The mission also sought to grant students an informed perspective on the political, ideological, and theological forces driving the wider region, namely through a range of lecturers with intimate knowledge of their fields. They included Shalem’s own Col. (res) Dr. Eran Lerman, former deputy director for foreign policy and international affairs at the National Security Council; Prof. Michael Mandelbaum, director of the American Foreign Policy program at the Johns Hopkins University School of Advanced International Studies; and Times of Israel Senior Analyst Haviv Rettig Gur, who augmented a series of talks on Jewish history, Zionism and Palestinian politics with a tour of Kibbutz Be’eri and other sites in the Gaza envelope. The visit to Be’eri—a full tenth of whose members were massacred on October 7th, and 30 of whom were taken hostage—was especially powerful for students, many of whom called the chance to bear witness to the slaughter a defining moment in their young lives.

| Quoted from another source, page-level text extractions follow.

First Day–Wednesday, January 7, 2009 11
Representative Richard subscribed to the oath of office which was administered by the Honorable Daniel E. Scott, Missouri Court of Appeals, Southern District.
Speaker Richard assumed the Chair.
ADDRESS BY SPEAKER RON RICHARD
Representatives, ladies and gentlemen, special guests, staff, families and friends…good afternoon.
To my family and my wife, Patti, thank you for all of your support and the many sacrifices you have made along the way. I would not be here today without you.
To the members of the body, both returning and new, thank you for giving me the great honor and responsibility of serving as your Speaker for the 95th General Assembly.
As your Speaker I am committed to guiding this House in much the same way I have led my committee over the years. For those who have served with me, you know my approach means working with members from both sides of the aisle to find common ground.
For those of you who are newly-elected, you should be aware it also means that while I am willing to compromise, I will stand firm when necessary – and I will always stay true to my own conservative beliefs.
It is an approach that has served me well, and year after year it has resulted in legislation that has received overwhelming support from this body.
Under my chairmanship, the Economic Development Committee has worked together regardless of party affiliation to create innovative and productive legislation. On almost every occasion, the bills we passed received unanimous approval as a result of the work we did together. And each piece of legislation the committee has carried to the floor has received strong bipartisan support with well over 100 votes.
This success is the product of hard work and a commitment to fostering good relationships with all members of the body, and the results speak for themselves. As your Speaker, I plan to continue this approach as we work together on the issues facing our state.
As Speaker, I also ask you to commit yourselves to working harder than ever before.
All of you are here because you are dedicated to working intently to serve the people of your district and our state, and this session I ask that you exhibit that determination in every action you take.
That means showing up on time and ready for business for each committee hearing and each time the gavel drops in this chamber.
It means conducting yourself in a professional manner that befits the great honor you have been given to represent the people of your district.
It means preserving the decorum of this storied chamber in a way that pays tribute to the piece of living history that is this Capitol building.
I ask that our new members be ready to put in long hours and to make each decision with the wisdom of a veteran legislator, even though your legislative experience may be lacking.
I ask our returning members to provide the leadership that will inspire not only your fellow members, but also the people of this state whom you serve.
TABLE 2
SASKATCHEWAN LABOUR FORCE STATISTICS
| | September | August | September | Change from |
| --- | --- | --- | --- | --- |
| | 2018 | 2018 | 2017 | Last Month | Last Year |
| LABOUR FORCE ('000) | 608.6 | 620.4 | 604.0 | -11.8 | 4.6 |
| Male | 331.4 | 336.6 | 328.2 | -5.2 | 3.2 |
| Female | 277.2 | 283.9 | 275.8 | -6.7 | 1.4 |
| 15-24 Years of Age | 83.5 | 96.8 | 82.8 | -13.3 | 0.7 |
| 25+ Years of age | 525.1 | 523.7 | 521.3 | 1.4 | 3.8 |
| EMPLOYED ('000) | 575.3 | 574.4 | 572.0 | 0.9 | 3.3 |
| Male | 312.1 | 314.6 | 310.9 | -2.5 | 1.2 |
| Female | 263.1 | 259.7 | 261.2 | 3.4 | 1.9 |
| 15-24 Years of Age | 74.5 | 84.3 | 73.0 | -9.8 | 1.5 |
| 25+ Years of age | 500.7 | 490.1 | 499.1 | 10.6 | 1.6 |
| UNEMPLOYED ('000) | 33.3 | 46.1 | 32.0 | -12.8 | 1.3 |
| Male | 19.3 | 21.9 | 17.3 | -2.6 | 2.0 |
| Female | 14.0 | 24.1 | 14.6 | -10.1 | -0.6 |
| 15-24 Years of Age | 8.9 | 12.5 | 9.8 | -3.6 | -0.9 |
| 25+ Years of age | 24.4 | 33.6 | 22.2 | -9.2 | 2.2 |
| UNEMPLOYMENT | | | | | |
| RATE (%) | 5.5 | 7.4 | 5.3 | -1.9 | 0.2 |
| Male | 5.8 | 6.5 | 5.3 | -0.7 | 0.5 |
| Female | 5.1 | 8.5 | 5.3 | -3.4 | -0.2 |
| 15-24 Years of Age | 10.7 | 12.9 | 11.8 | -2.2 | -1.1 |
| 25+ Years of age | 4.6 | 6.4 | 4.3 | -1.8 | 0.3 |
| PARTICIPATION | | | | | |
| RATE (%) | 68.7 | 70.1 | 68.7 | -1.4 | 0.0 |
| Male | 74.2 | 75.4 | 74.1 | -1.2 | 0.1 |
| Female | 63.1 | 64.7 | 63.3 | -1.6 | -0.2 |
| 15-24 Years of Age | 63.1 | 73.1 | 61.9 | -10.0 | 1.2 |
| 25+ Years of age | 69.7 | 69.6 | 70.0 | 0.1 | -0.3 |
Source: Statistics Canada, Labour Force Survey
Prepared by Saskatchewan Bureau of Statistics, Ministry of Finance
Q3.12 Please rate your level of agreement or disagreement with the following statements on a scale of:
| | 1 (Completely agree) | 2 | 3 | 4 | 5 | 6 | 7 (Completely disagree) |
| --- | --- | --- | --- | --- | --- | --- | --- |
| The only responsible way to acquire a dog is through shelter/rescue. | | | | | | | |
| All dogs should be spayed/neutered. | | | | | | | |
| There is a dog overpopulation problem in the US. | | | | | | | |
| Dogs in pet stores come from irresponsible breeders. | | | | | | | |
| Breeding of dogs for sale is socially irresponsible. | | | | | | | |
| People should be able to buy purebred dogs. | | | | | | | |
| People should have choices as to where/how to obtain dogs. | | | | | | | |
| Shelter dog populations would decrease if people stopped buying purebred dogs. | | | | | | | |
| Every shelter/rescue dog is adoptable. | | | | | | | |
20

“Hearing our guide at Be’eri talk about how he had lost both his mother and his brother on October 7th, I couldn’t help imagining my own family in that situation,” said University of Maryland senior Ilanit Sedek. There’s no way to understand what happened, she added, by looking at pictures or videos alone.

“Seeing what had happened [at Kibbutz Be’eri] broke my heart,” said Rivka Werner, a senior at Toronto’s York University. “The only thing that glued it back together was going to the nearby army base and seeing the skill, the passion, and the courage of the soldiers.”

Finally, the mission aimed to develop students’ ability to speak both knowledgably and respectfully about Israel’s war on college campuses and beyond. For many students, such as Sedek, it was precisely that kind of discourse about Israel that she was missing—and which she was gratified to find at Shalem. “This was the first opportunity I’ve had since October 7th to think critically about the conflict without having to defend Israel’s right to exist,” Sedek said. Talia Kahan, a sophomore at Harvard, agreed, adding that the diversity of voices and viewpoints in classroom conversations was, to her, one of the best parts of the mission.

“Not only was it really valuable to be studying [these topics] with other Jewish students,” stated Kahan, “but Shalem managed to curate this truly pluralistic group that allowed for discussions I haven’t been able to have before.”

As President Russ Roberts explained to participants in the mission’s moving closing speech, Shalem ultimately hoped that the impact of the program would go “beyond the intellectual.” By being in Israel at this pivotal time, he stated, and by speaking to Israelis who lived through October 7th and contributing to Israeli society, “we hoped to transform [you] participants, and spark your lifelong dedication to making a difference for the Jewish people and state.”

If feedback from participants is any indicator, the mission would appear to be a wild success.

“I’m leaving this program with a profound sense of duty and a real awareness of what I need to do next,” said Coby Resnick, a senior from Northwestern University.

“I feel revived, as a Jew and a Zionist,” seconded Werner. “I feel proud again. And both despite and because of what I’ve seen, I also feel tremendous hope.”